Excerpted text:
··········
Chaos and Time-Series Analysis, by Julien Clinton Sprott,
Oxford University Press, 2003, ISBN 0-19-850839-5, xx + 507 pp.,
The theme of this book is the detection and characterization of chaos
in dynamical systems, based on measurements of the system state as
a function of time. It would be appropriate for a physics course
for either advanced undergraduates or graduate students. With
supplementary material, perhaps from Sprott (1993), the same author,
out of print but available at https://sprott.physics.wisc.edu/sa.htm,
it could form the basis of a course in applied mathematics or
This is a very ambitious book, covering a huge amount of material. The
first 8 chapters are a comprehensive introduction to dynamical systems,
emphasizing concepts and practical matters with the necessary
mathematics being provided as needed. Chapter 9 begins the treatment of
time series, followed by clear and detailed discussions of nonlinear
prediction and noise reduction. After an introduction to fractals,
there are chapters on the computation of fractal dimension, fractal
measures and multifractals, and nonchaotic fractal sets.
For certain research interests, the treatment of spatiotemporal chaos
and complexity in the final chapter is rather superficial. This brief
discussion does cover the generation of complexity and organization in
the evolution of sample spatially extended systems, but does not do
justice to the theme of the book: how such systems can be studied with
time series analysis -- e.g. using symbolic dynamics and related time
series approaches, such as developed by Crutchfield and his co-workers
(Crutchfield and MCNamara 1987, Young and Crutchfield 1993).
··········
Raw data:
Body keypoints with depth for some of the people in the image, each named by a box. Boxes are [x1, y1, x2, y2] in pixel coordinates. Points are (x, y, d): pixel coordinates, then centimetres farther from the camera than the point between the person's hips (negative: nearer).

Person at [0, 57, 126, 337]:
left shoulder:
··········
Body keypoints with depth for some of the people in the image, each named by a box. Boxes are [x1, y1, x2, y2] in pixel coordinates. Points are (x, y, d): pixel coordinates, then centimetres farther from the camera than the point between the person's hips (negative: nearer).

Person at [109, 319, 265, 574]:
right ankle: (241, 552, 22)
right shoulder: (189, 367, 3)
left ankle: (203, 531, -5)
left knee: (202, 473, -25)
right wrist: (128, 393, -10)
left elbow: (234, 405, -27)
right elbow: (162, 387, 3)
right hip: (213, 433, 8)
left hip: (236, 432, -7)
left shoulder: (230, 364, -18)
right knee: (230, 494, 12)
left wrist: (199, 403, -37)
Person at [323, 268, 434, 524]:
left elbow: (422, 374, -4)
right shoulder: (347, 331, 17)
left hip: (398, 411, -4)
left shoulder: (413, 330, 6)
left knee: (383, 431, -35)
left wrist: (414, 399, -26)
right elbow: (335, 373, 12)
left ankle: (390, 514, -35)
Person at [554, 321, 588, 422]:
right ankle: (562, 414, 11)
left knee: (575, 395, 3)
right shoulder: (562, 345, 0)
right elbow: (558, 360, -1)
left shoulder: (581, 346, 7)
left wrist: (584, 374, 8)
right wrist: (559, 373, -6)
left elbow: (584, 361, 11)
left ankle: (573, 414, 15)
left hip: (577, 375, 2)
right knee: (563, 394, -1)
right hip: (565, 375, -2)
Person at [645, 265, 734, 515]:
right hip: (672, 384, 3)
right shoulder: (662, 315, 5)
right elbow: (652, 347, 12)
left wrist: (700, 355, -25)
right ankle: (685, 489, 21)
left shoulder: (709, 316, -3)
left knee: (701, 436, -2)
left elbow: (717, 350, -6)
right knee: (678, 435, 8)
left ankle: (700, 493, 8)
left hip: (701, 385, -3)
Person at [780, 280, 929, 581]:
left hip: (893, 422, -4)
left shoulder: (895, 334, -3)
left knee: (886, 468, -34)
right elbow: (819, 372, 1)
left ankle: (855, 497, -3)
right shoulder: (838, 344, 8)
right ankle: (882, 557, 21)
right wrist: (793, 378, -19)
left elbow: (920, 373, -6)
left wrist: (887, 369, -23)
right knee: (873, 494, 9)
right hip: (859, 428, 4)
··········
Tasks to complete:
1. Revise the book review from "For certain research" to "and Crutchfield 1993).", putting "cursory" wherever "superficial" appears.
2. According to the book review, which chapter begins the treatment of time series?

Exercise results:
1.
For certain research interests, the treatment of spatiotemporal chaos
and complexity in the final chapter is rather cursory. This brief
discussion does cover the generation of complexity and organization in
the evolution of sample spatially extended systems, but does not do
justice to the theme of the book: how such systems can be studied with
time series analysis -- e.g. using symbolic dynamics and related time
series approaches, such as developed by Crutchfield and his co-workers
(Crutchfield and MCNamara 1987, Young and Crutchfield 1993).

2. Chapter 9